Есть хотелось ужасно. Я мог бы съесть сейчас десяток бутербродов с бобами — самое скверное изобретение тёти Кармен, — но это не имело значения. Через полминуты я уже провалился в сон.

Спал я без просыпу. Так и не пошевелился ни разу — лежал как тряпичная кукла. Проснулся, когда поезд, резко вздрогнул, остановился где-то в ночи. «Де-Мойн! Де-Мойн, — объявил проводник. — Просьба не покидать вагон. Скоро отправление».

Я снова начал засыпать, но тут меня обдало холодом: кто-то открыл дверь купе и поставил чемодан на нижнюю полку.
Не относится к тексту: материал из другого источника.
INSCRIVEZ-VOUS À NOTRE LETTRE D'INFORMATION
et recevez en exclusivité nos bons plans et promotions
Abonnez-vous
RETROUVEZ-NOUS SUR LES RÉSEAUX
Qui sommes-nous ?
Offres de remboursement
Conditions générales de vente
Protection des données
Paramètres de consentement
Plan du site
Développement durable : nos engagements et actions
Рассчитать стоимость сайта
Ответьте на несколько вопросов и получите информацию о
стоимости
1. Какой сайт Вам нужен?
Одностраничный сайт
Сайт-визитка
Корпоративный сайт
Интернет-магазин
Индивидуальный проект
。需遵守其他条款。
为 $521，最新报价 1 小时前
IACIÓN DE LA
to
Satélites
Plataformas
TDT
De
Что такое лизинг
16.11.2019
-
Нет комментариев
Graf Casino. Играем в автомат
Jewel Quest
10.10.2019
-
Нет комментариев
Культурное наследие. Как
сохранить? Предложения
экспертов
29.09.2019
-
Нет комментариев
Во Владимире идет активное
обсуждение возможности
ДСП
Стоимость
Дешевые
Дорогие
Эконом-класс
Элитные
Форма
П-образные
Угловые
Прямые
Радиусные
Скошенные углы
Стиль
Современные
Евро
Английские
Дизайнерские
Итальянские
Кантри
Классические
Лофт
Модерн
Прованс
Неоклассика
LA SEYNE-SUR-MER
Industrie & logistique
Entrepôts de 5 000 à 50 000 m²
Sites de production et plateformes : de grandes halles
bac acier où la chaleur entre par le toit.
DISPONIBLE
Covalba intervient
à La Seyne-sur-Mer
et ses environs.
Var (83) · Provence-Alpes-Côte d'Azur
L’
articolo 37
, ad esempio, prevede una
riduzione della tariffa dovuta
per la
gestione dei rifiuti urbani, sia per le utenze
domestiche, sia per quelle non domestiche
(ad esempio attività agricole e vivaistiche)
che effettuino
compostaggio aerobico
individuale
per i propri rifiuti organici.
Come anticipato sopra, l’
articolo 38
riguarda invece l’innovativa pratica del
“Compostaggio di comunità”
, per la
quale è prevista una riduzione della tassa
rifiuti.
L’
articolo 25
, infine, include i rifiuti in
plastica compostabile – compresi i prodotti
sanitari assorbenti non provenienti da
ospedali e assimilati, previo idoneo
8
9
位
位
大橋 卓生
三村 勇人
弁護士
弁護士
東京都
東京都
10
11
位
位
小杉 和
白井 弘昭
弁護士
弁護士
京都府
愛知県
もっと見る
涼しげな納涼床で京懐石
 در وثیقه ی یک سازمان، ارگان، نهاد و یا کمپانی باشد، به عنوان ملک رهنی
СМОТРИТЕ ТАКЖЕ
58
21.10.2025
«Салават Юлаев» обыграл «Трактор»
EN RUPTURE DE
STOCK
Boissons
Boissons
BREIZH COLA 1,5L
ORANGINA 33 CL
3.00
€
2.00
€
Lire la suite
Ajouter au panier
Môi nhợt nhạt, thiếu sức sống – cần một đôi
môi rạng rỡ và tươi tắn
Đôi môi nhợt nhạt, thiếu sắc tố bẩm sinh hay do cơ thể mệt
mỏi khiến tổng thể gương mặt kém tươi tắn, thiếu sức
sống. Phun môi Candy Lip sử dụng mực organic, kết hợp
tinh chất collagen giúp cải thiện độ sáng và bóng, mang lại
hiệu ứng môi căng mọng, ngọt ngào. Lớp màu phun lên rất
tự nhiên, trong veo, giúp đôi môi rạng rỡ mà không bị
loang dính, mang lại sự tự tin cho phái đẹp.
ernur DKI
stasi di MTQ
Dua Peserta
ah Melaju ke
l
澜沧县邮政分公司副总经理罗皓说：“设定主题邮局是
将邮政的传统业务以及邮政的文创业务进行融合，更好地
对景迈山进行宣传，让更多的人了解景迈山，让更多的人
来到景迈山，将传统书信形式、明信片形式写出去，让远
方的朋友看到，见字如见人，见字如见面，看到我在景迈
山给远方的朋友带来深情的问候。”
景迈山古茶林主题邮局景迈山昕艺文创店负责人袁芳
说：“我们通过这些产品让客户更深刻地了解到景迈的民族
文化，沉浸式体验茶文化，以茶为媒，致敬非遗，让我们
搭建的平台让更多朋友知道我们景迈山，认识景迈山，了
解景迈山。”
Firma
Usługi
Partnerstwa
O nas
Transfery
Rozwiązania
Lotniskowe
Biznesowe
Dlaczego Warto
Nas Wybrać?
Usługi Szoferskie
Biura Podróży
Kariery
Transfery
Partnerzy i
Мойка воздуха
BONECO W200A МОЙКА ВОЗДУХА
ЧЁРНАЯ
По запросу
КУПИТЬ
Кто бы ни был этот человек, он и не подозревал о моём присутствии. Я же рассматривал его из-за поручня, который тянулся вдоль моей полки, — такие поручни необходимы, чтобы пассажир не свалился вниз. Мой попутчик переоделся в полосатую бело-голубую пижаму, почистил зубы, умылся и побрился; всё это время он напевал залихватскую студенческую песенку, которую я слышал когда-то от папы. Слова он знал, но мелодию сильно врал.

В следующий раз я проснулся уже утром, когда косые лучи солнца проникли в окно и осветили моё лицо. Я широко открыл глаза.

Оскар, куда тебя занесло? — спросил я себя. — Как ты сюда попал?

Ответа у меня не нашлось.

Если возможно ущипнуть свою память, считайте, что я общипал её со всех сторон. Если возможно разбудить разум, поверьте — я будил его колотушками. Но ничегошеньки не помнил и не понимал. В детстве мне подарили книжку с картинками про тролля. Фокус состоял в том, что увидеть этого тролля можно было, лишь взглянув на картинку уголком глаза, искоса. Если же я смотрел на картинку прямо, тролль тут же исчезал. События в Первом национальном банке сильно напоминали мне этого тролля. Я перевернулся на спину и ощупал себя с головы до пят. Никаких ушибов или ощутимых повреждений. Согнул поочерёдно руки и ноги. Вроде всё работает.